I joined IBM Watson in 2012 and immediately became interested in how cognitive solutions, such as those based on Watson, are tested. Watson solutions are probabilistic systems, generally based on machine learning algorithms involving hundreds or thousands of variables, and as such are a far cry from the deterministic systems I was used to. This blog post and several following will chronicle my experiences testing these systems as well as sharing some lessons learned along the way.
The first type of testing I encountered was “traditional”, manual testing. Most software developers are familiar with the pros and cons of manual testing, so let’s not dwell too long here. When all else fails, even Watson can be tested manually. As with manually testing any other software, this approach can find bugs but at very high cost. In our infancy, manual testing made up the bulk of our testing efforts. Today, we still do some manual testing, but sparingly, as we rely more on manually tests.
I much prefer using automated tests to test my software. Write once, run many times! But where do you begin with a software system that does not behave like other software systems?
It turns out that the “testing triangle” (see Martin Fowler’s Test Pyramid post) provides a useful guidepost.
In summary there are three layers of the triangle, and as you scale the triangle the tests cover more function, cost more to write, and are slower to run.
Unit test – a unit test ideally tests one class, and since there are so many classes, you should necessarily have the most tests in unit test layer
Functional test – a test that tests on component or a logical group of classes
UI test – a test that tests the entire application, just like a user uses the application. If you don’t have a graphical UI, this can just represent your system tests
This triangle approach applies nicely to cognitive systems and we have adapted a version of this approach within Watson. Most of what I learned in my Watson experience was interesting parts in the functional layer.
Before the triangle
We needed a transitive step before converting our test plan entirely to the testing triangle. There are enough components in a cognitive solution that some form of smoke testing is required before passing the system to other tests (or testers). In our question and answer (QA) systems, the smoke test was simply to send a question through the system and verify that an answer came out. Notice I said “an answer”, not “the answer”, as the purpose of this test is to verify that the system has basic functionality. Our smoke testing philosophies will be explored in further posts.

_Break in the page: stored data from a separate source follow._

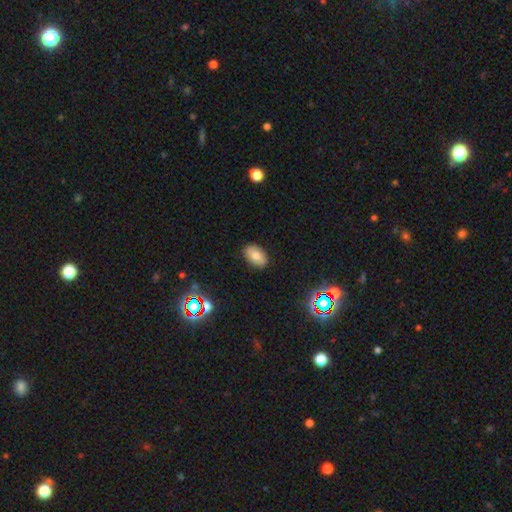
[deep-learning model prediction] A smooth galaxy with no disk features (74%) that is in between round and cigar-shaped (90%).

Vote fractions:
- Smooth or featured? smooth: 74% / featured or disk: 16% / star or artifact: 11%
- How rounded? in between: 90% / round: 9% / cigar-shaped: 1%
- Merging? none: 87% / minor disturbance: 10% / major disturbance: 2% / merger: 1%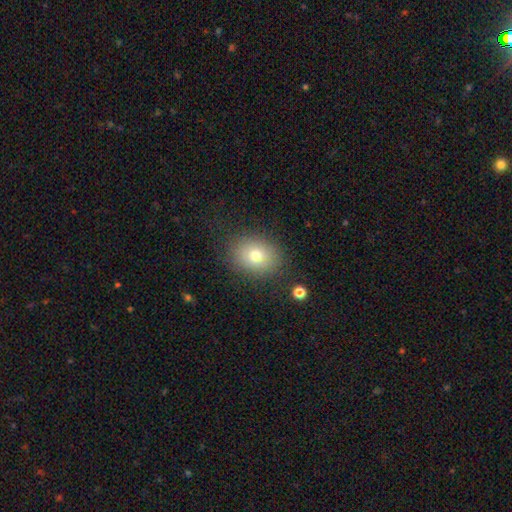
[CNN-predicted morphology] Smooth or featured? Predicted: smooth (p=0.75). How rounded? Predicted: in between (p=0.52). Merging? Predicted: none (p=0.84).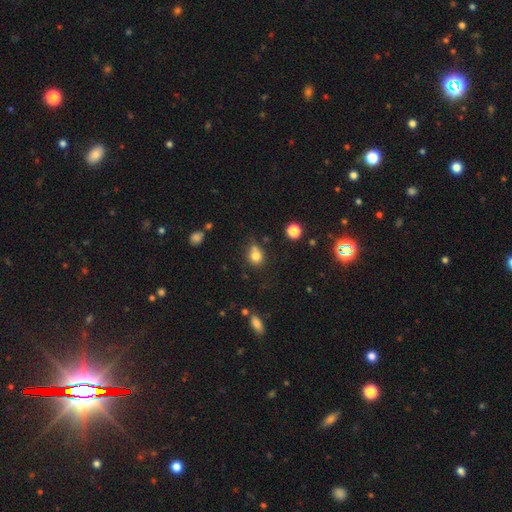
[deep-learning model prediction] Q: Smooth or featured?
A: smooth (79%); runner-up: star or artifact (13%)
Q: How rounded?
A: round (70%); runner-up: in between (29%)
Q: Merging?
A: none (59%); runner-up: minor disturbance (19%)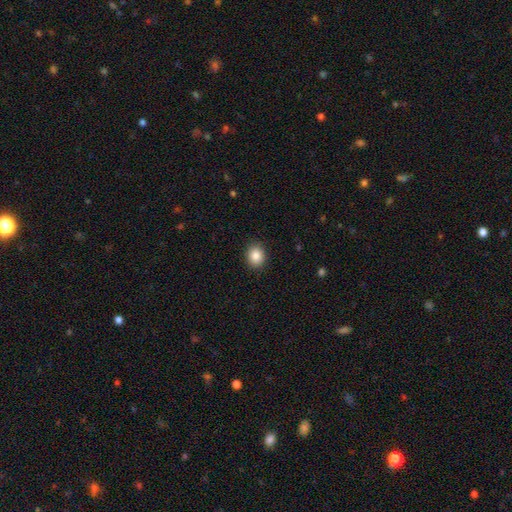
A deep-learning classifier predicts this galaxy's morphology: This is clearly a smooth galaxy (86%). How rounded: likely round (64%). Merging: clearly none (91%).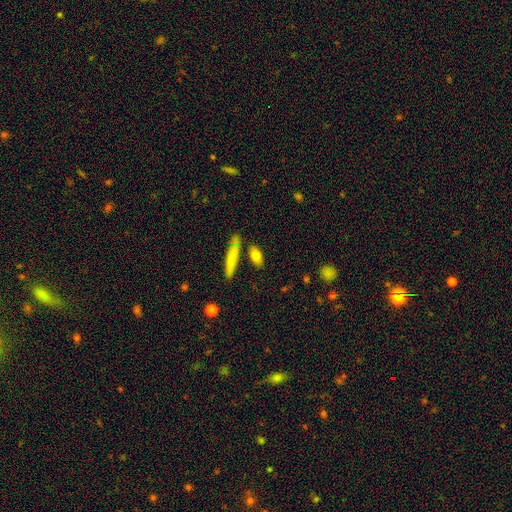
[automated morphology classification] smooth 77%, featured or disk 16%, star or artifact 7%. Down the decision tree: how rounded — in between (52%); merging — none (75%).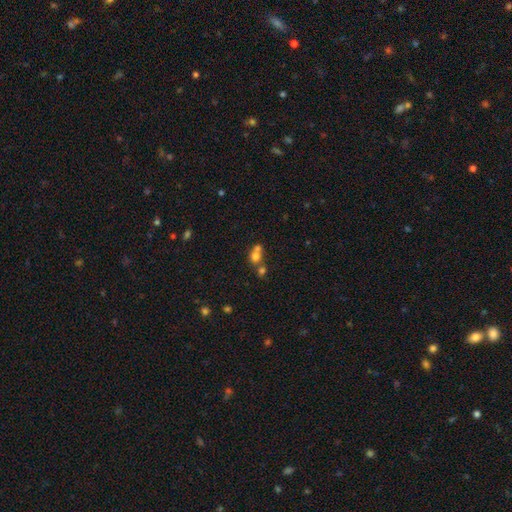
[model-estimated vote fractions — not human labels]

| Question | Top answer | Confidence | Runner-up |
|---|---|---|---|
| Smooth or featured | smooth | 71% | featured or disk (15%) |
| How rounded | round | 75% | in between (24%) |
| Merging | merger | 59% | none (31%) |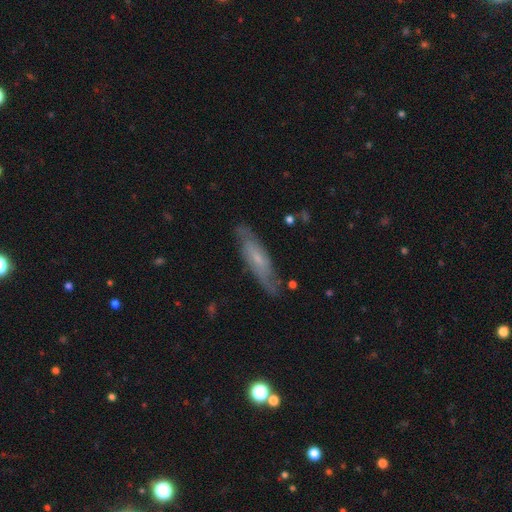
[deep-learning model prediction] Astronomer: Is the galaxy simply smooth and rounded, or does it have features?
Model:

Components of a cognitive system
Cognitive systems typically have at least four components:
Ingestion – retrieve raw data, transform into a format suitable for processing by the rest of the system
Natural Language Processing (NLP) – extract concepts and meaning from plain, natural language test
Question pipeline – given a question/query from a user, traverse a knowledge graph and provide a useful response to the user
REST API – facilitate communication between components and interface elements
There’s a time and place for manual testing, but even in cognitive systems, automated testing is best.